[Images with bounding boxes]
= Beginning of Section =
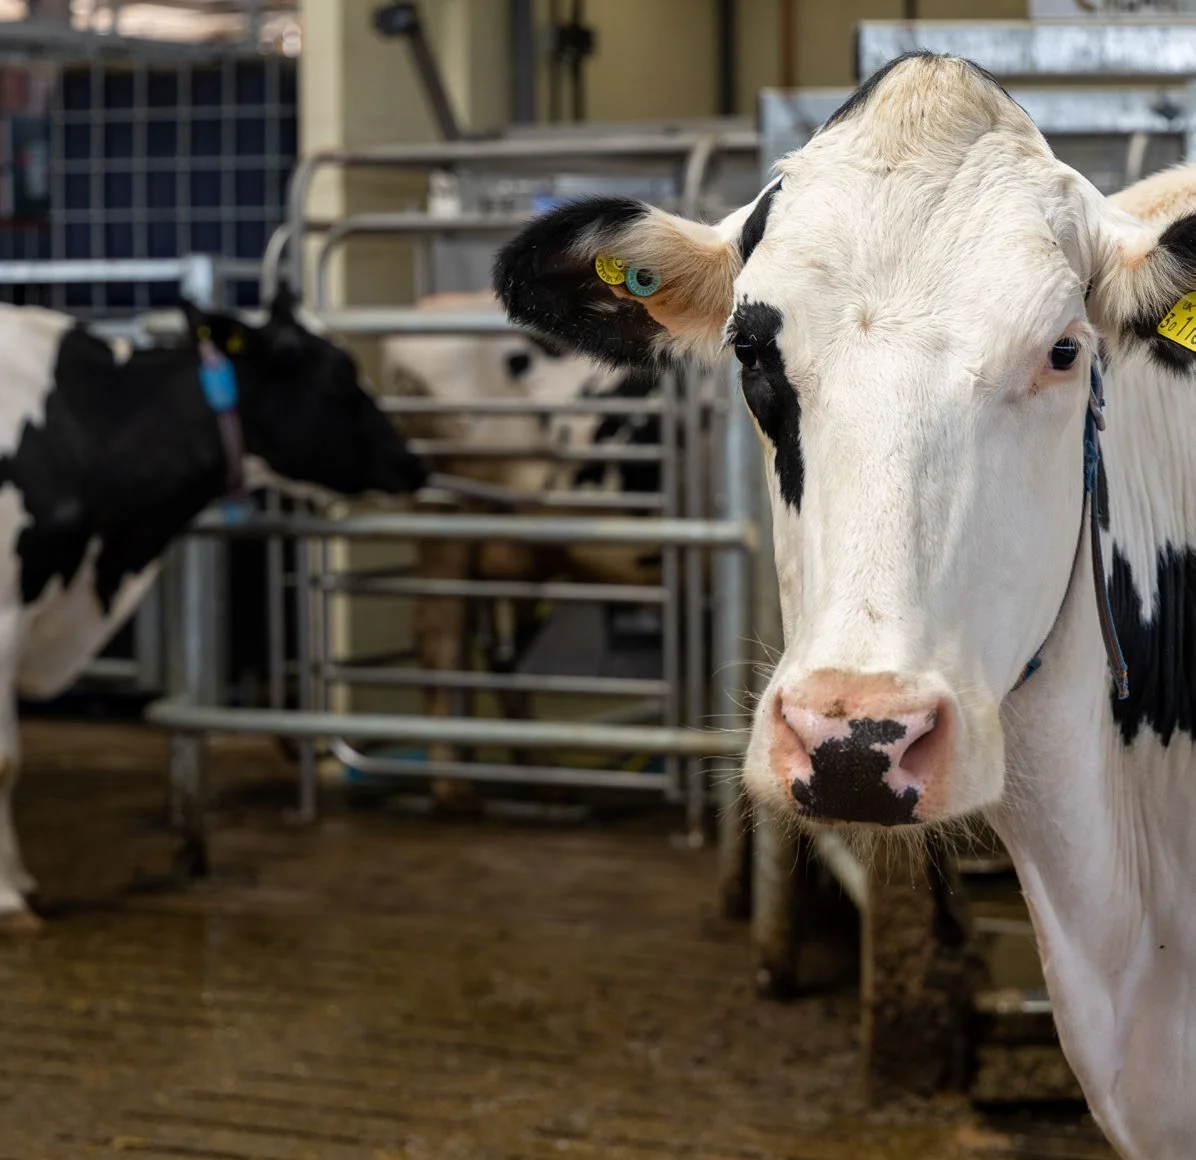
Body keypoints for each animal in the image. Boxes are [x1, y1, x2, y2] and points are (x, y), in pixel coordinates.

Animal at [0, 286, 426, 927]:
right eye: (338, 374)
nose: (414, 460)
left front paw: (22, 879)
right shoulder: (6, 614)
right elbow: (5, 759)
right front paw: (7, 898)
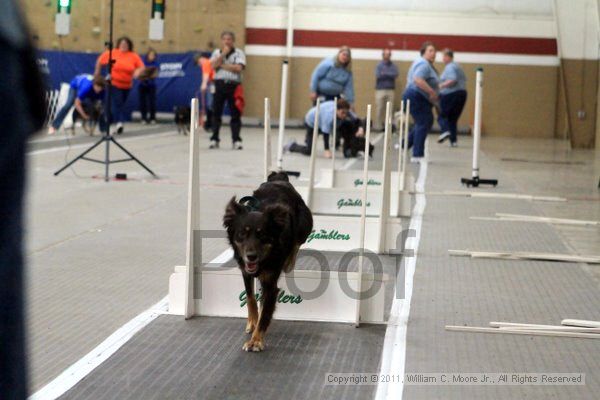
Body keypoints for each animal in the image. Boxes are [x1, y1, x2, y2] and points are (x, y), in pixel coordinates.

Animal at [223, 170, 312, 352]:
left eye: (262, 235)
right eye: (242, 234)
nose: (251, 256)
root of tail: (279, 178)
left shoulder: (271, 283)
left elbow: (265, 313)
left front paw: (256, 341)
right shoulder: (245, 271)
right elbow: (251, 298)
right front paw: (252, 322)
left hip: (305, 223)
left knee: (297, 241)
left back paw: (289, 261)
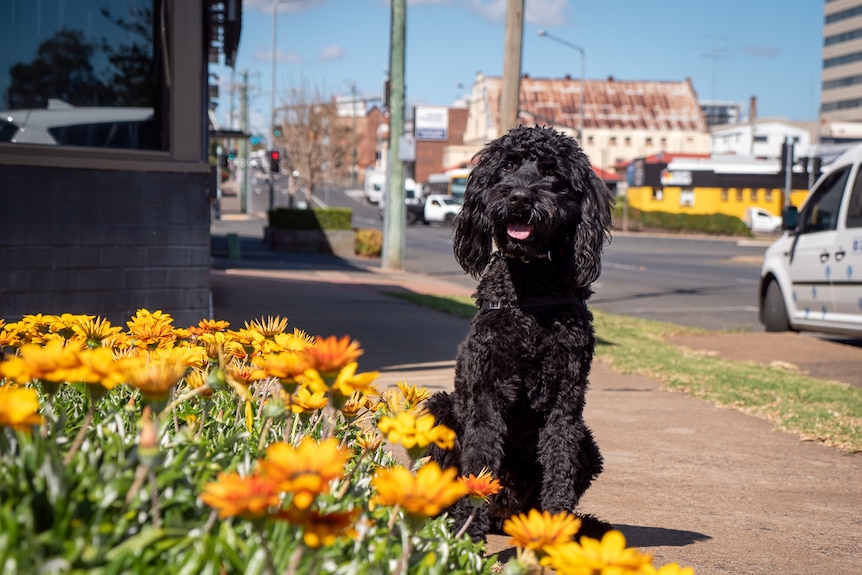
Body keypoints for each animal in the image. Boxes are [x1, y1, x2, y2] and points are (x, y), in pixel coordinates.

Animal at [426, 125, 616, 540]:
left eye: (552, 172)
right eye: (508, 166)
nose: (519, 197)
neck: (530, 292)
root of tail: (506, 513)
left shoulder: (565, 399)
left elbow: (559, 466)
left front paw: (558, 531)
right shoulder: (486, 391)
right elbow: (480, 461)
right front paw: (467, 534)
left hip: (588, 444)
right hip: (440, 409)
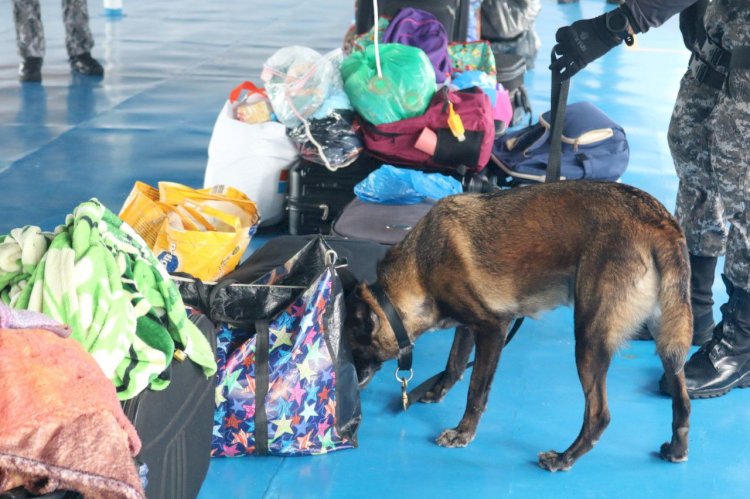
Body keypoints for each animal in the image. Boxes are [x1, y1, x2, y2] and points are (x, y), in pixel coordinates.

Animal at [346, 181, 692, 472]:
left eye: (351, 349)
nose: (351, 382)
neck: (419, 267)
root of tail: (659, 221)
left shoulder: (492, 329)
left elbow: (476, 391)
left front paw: (462, 433)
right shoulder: (469, 326)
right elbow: (455, 365)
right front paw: (435, 390)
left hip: (589, 339)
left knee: (599, 415)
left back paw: (564, 457)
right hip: (666, 340)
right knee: (682, 401)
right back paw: (677, 449)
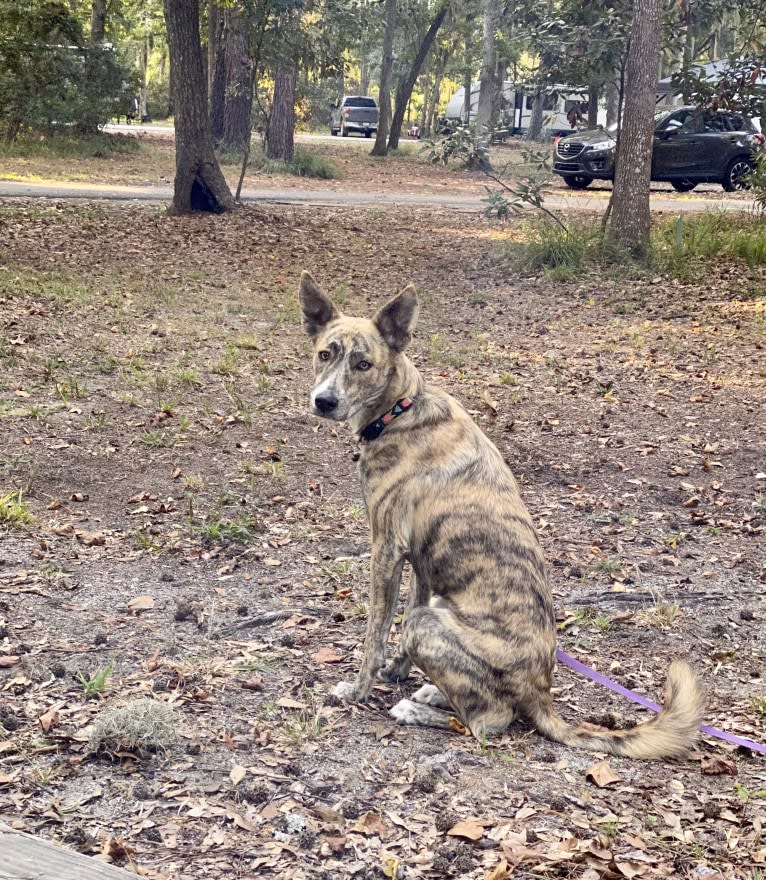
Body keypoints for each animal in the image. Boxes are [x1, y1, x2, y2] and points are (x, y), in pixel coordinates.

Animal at [302, 272, 708, 760]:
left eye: (363, 364)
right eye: (325, 354)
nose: (323, 401)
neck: (401, 408)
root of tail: (541, 690)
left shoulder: (386, 549)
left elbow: (376, 633)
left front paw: (360, 689)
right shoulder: (421, 562)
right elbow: (402, 624)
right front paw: (398, 671)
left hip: (433, 631)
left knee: (488, 721)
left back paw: (416, 710)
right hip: (439, 611)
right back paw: (432, 691)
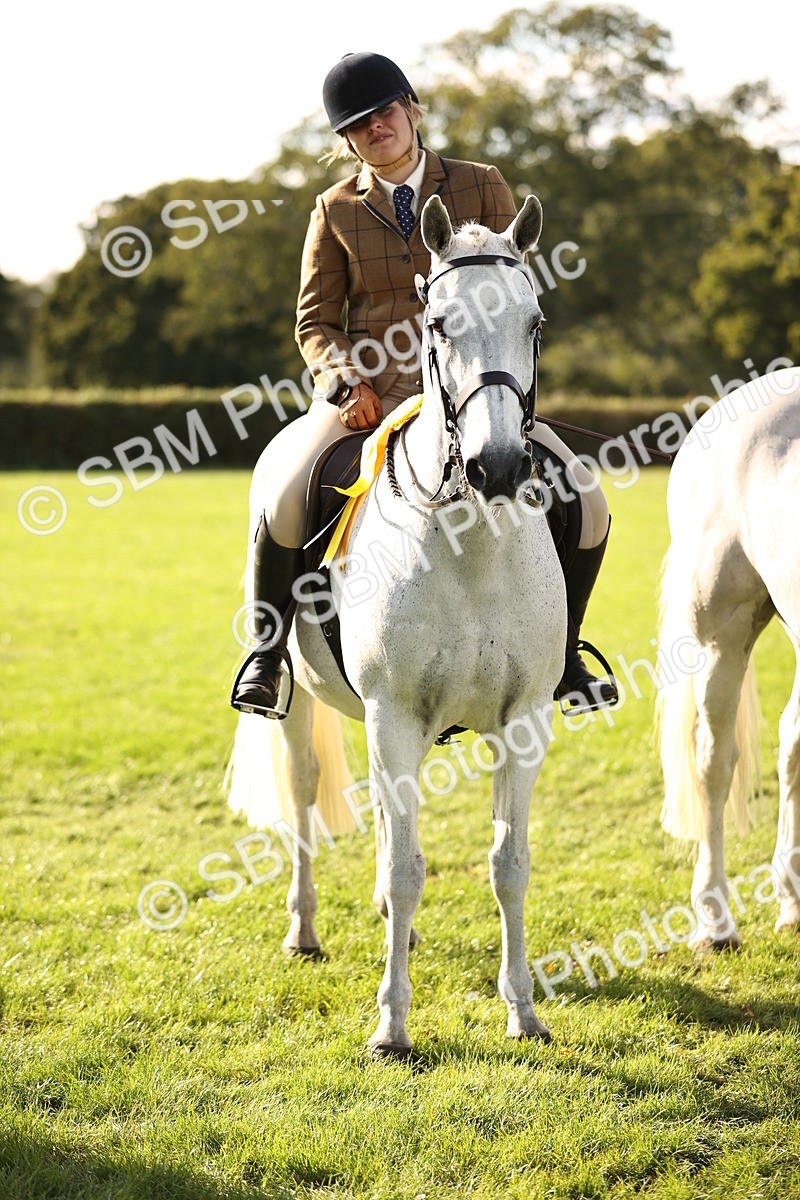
= End of Section =
WHAT IS NEEDED:
Give again, word for word, the line that contains "right elbow: (480, 461)" and every line after it through the end of the entries; omit the pictures.

RESPONSE TO THIS EXERCISE:
right elbow: (480, 461)
right front paw: (467, 534)
left hip: (588, 444)
right hip: (440, 409)
Body keypoints for each animal in the image. Boxes are [x1, y1, x2, y2] and points are (x, y), in pixel coordinates.

Animal at [346, 181, 692, 472]:
left eye: (351, 349)
nose: (351, 382)
neck: (419, 267)
root of tail: (659, 221)
left shoulder: (492, 329)
left elbow: (476, 391)
left front paw: (462, 433)
right shoulder: (469, 326)
right elbow: (455, 365)
right front paw: (435, 390)
left hip: (589, 339)
left knee: (599, 415)
left back paw: (564, 457)
right hip: (666, 340)
right knee: (682, 401)
right back paw: (677, 449)
Body keypoints for each animal in the image. Boxes are [x1, y1, x2, y2] and points are (x, y), in pixel coordinates.

Animal at [302, 272, 708, 760]:
left eye: (363, 364)
right eye: (325, 354)
nose: (323, 401)
neck: (401, 408)
root of tail: (541, 690)
left shoulder: (386, 549)
left elbow: (376, 633)
left front paw: (360, 689)
right shoulder: (421, 562)
right elbow: (402, 624)
right front paw: (398, 671)
left hip: (433, 631)
left knee: (488, 721)
left back paw: (416, 710)
right hip: (439, 611)
right back paw: (432, 691)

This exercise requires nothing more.